▸ **Task prompt**: Search the entries below for the word "medical" and copy each line that has it.

= = =

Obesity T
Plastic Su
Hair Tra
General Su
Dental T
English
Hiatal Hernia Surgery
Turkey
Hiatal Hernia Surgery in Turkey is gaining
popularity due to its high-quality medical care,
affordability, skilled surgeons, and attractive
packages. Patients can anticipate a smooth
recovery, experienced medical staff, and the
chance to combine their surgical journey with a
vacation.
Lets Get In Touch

= = =

▸ **Response to this task**:
popularity due to its high-quality medical care,
recovery, experienced medical staff, and the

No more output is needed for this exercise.